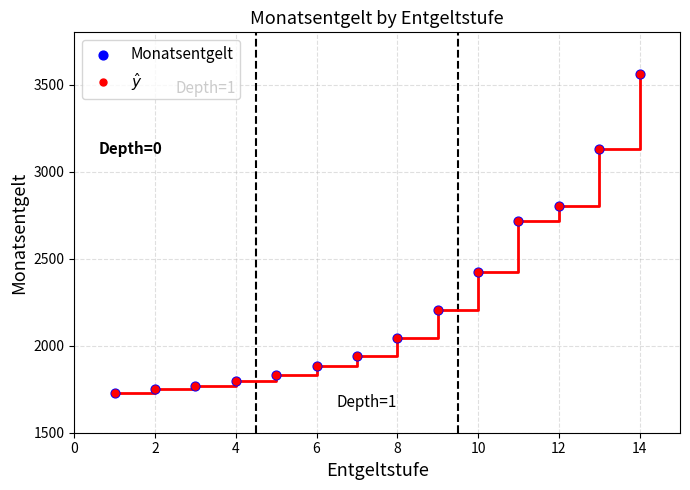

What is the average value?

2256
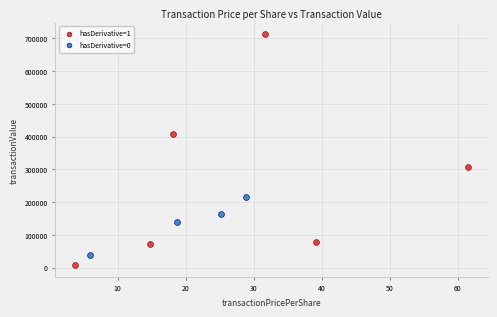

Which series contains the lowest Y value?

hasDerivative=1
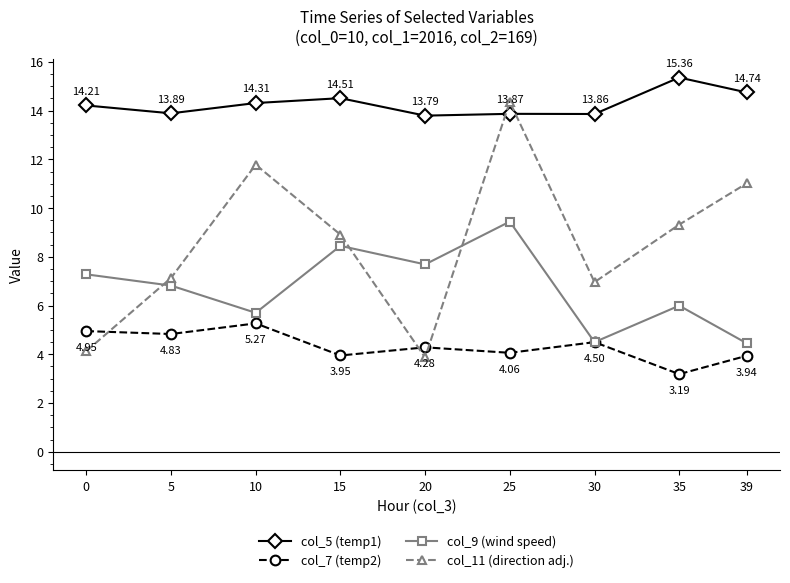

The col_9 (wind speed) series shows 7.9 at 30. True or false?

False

-=-=-=-=-

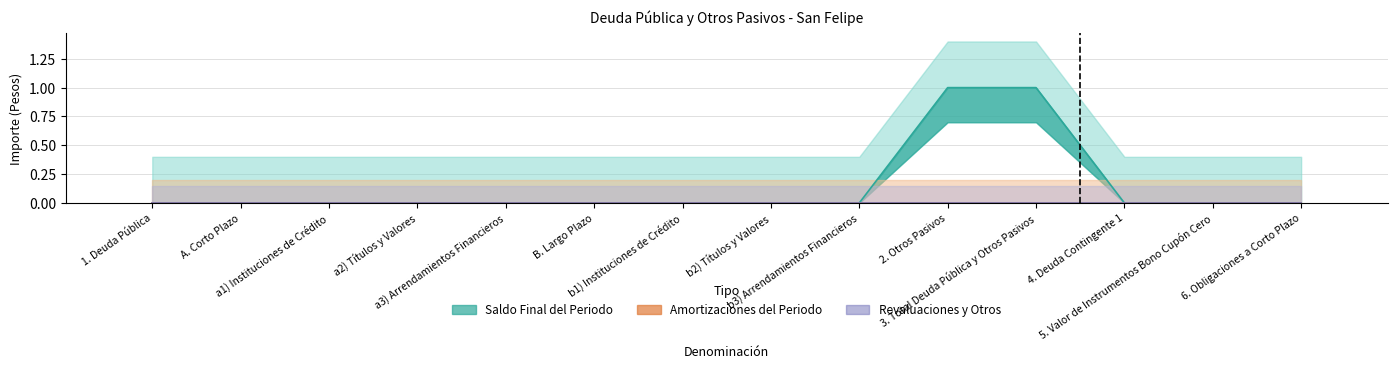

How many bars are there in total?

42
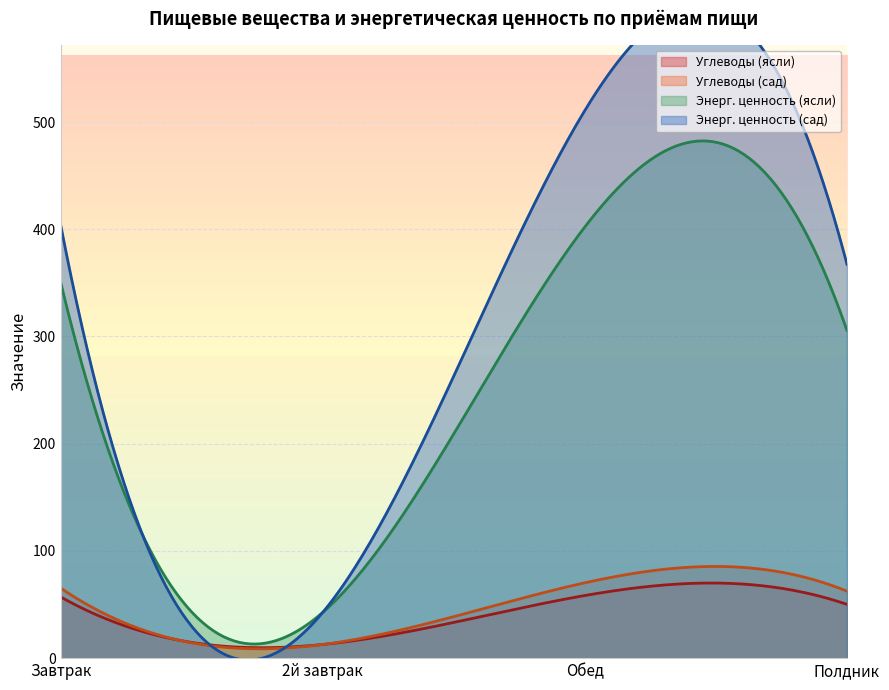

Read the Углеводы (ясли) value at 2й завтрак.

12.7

-=-=-=-=-

About this task: Transcribe the rows above word for word, beginning at the line that has "What is the average value?" and stopping after the line that has "The col_9 (wind". Leave the pictures out of your answer.

Final answer:
What is the average value?

2256

Which series contains the lowest Y value?

hasDerivative=1

The col_9 (wind speed) series shows 7.9 at 30. True or false?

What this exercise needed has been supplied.